The MC Investigations Agency, which introduced its "anti-stalking" service nine months ago, claims it has dealt with four cases non-aggressively, by showing the offender how it feels to be stalked.

"It's a psychologically based technique in that stalkers like to feel they are in the driving seat. We try to reverse the roles so that the victim feels they're taking back control," said "Mark", head of the agency.

Speaking to The Independent as controversy raged over the legal difficulties that led to the acquittal on Tuesday of a south London man who had been accused of stalking a female restaurant manager, Mark said the first step was to get as much information as possible about the stalker. This can be easy if the stalker is known to the victim, but can entail more time- consuming methods like call tracing and fingerprinting.
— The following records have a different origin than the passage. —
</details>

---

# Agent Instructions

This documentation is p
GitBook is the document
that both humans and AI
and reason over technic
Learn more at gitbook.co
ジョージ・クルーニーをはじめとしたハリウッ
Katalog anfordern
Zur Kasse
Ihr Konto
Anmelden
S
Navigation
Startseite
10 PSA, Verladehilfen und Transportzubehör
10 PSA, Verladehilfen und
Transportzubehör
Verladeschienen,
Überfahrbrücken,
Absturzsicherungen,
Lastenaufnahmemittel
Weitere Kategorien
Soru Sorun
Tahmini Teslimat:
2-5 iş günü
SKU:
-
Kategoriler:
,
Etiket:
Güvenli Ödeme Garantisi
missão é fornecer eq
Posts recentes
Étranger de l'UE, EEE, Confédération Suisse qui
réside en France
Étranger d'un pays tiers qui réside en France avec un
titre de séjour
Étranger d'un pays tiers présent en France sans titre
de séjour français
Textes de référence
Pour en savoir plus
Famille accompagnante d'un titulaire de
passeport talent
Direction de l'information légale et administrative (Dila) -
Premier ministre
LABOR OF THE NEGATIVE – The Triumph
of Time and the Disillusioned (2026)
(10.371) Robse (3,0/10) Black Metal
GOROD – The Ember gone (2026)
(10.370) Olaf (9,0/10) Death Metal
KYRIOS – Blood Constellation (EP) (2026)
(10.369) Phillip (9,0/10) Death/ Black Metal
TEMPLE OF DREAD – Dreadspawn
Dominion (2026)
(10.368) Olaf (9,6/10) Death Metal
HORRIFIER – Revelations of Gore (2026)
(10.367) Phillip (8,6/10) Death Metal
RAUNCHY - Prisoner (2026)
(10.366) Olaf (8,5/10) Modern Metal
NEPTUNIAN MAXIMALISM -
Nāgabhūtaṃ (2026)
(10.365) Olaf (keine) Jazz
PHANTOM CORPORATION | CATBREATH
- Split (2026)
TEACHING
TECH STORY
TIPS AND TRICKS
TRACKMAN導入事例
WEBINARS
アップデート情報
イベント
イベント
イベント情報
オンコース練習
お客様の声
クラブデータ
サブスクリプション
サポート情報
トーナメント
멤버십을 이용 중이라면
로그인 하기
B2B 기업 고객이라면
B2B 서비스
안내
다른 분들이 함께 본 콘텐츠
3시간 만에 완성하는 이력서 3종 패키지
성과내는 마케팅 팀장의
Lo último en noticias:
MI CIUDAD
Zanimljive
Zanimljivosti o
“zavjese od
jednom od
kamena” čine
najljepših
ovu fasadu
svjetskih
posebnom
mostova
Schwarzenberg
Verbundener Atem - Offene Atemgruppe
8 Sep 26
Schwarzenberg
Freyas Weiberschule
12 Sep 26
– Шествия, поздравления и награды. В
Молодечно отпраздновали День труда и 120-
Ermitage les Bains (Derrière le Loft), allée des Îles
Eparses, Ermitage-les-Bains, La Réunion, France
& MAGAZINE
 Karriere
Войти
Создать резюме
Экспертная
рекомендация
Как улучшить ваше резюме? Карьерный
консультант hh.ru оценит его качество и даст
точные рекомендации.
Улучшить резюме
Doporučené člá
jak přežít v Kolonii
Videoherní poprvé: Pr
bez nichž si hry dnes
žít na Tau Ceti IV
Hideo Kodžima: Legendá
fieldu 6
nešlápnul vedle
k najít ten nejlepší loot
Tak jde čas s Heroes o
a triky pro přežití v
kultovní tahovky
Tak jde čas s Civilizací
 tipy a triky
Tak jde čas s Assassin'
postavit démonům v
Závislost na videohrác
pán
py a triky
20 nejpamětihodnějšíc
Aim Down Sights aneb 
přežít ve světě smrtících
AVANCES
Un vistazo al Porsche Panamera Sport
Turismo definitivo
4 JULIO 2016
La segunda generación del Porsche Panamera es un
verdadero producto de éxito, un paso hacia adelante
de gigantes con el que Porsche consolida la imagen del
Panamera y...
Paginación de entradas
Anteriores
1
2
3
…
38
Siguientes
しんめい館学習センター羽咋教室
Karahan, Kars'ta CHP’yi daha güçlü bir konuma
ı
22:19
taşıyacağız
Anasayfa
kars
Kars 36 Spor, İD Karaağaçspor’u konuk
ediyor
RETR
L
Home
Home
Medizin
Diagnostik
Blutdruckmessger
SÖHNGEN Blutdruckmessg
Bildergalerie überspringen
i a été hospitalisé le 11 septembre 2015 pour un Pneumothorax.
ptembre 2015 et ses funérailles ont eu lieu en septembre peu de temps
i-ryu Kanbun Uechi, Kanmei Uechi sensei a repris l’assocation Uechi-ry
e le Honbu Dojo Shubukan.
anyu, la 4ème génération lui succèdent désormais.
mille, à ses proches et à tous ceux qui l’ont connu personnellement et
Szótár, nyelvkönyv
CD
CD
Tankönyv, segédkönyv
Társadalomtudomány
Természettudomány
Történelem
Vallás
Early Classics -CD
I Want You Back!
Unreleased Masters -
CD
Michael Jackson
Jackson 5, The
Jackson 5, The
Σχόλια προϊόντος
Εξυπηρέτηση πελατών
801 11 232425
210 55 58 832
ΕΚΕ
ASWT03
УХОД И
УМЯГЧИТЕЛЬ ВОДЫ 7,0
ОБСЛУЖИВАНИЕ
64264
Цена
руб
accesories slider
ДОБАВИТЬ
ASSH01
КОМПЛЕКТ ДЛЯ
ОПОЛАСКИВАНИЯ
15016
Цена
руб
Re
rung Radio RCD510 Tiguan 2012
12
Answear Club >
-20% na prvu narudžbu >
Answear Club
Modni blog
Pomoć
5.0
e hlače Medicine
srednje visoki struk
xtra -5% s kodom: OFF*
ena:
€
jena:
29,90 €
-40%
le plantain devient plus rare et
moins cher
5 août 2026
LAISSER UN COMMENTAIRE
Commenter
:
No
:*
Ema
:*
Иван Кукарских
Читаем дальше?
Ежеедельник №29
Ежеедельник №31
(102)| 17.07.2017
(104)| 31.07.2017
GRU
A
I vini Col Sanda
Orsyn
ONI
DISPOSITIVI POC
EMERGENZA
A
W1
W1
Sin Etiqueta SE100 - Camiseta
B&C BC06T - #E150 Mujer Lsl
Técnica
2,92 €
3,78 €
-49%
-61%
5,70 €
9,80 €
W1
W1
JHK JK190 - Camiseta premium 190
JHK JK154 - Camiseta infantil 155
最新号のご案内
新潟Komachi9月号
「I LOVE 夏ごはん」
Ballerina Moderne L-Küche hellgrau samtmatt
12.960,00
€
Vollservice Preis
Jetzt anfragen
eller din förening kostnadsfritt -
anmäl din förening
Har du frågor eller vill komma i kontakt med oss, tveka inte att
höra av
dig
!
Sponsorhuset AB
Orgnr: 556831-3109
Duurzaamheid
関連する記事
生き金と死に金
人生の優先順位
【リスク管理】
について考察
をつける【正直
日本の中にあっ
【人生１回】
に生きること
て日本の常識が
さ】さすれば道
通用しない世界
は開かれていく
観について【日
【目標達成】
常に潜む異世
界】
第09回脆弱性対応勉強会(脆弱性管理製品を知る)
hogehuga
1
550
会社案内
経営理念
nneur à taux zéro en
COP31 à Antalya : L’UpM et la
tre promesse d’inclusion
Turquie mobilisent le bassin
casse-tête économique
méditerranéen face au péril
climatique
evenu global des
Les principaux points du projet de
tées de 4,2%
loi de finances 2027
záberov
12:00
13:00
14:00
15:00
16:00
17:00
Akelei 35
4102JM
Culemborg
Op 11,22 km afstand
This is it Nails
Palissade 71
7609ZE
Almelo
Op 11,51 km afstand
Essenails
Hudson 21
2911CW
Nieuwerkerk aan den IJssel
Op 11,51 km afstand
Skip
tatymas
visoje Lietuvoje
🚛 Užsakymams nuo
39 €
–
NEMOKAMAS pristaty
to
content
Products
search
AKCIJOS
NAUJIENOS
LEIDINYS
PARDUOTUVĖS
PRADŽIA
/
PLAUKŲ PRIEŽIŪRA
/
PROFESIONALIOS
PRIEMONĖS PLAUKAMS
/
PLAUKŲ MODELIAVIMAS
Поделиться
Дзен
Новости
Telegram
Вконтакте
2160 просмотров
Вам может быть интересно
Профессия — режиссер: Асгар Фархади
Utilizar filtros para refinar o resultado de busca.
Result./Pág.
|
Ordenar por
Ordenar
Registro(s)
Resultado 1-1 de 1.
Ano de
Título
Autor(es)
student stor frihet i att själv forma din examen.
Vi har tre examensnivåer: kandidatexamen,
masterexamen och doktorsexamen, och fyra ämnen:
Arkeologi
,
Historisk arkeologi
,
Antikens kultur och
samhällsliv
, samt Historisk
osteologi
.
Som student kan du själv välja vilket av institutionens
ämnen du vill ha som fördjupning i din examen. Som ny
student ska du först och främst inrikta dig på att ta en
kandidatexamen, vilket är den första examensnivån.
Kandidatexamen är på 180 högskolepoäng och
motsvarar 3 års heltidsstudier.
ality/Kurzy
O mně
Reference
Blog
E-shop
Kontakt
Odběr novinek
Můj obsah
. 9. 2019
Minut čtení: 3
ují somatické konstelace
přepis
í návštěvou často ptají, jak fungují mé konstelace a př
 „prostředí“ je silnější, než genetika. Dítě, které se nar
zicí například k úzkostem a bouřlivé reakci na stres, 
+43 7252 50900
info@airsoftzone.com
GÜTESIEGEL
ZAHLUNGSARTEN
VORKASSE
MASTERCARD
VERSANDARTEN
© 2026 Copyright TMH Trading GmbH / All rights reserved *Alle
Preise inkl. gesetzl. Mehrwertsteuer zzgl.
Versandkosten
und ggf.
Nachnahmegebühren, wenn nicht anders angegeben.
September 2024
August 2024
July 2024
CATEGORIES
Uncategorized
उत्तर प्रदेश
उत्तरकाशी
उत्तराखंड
He gave the example of a recent case - a "classic" scenario of the bullied woman, whose partner couldn't let go. "He would watch her and ring her 30 times a day, he would come round and try to gain access to the house and threaten her when she refused," he said. As with many cases, he said, the police could only do so much because of the difficulty in proving psychological harm. "And in many cases the woman feels she's to blame and she sits back and takes it all," he said.

The key, he said, was to find "the chink in the stalker's armour" - in this case he was a foreign national who needed a visa to stay in the country. "After we had done our background work, we snapped various time-dated photographs of him and sent them to him. After a while I rang him up and told him that I'd been hired by someone known to this girl and that we understood he wanted to stay, in which case he was going to have to stop."

At first, he said, the stalker was "a bit cocky", so they sent more photographs and began tailing him. "He stopped immediately. He knew we were following him and he didn't like it," he said. "He told people that someone was trying to ruin his life and that he had never wanted to do her any harm."

The agency believes it is the element of surprise that is effective, as it transfers the feeling of control from stalker to victim. "We've never had an aggressive reaction. But you've got to know the person you're dealing with," Mark said. "You can't rush into it because you wouldn't want to take actions that resulted in harm to the client. It's a non-aggressive method. If we felt there was any danger at all we would call the police as well."

In this case, the woman has not heard from her stalker in five months. Freedom cost her pounds 500 - a relatively cheap price for a relatively simple case.

What was needed, however, was a change in the law, Mark said. "The UK is still so far behind the US in its treatment of stalkers, as [Tuesday's] case shows. This girl has a right to privacy, but what now can the police do?"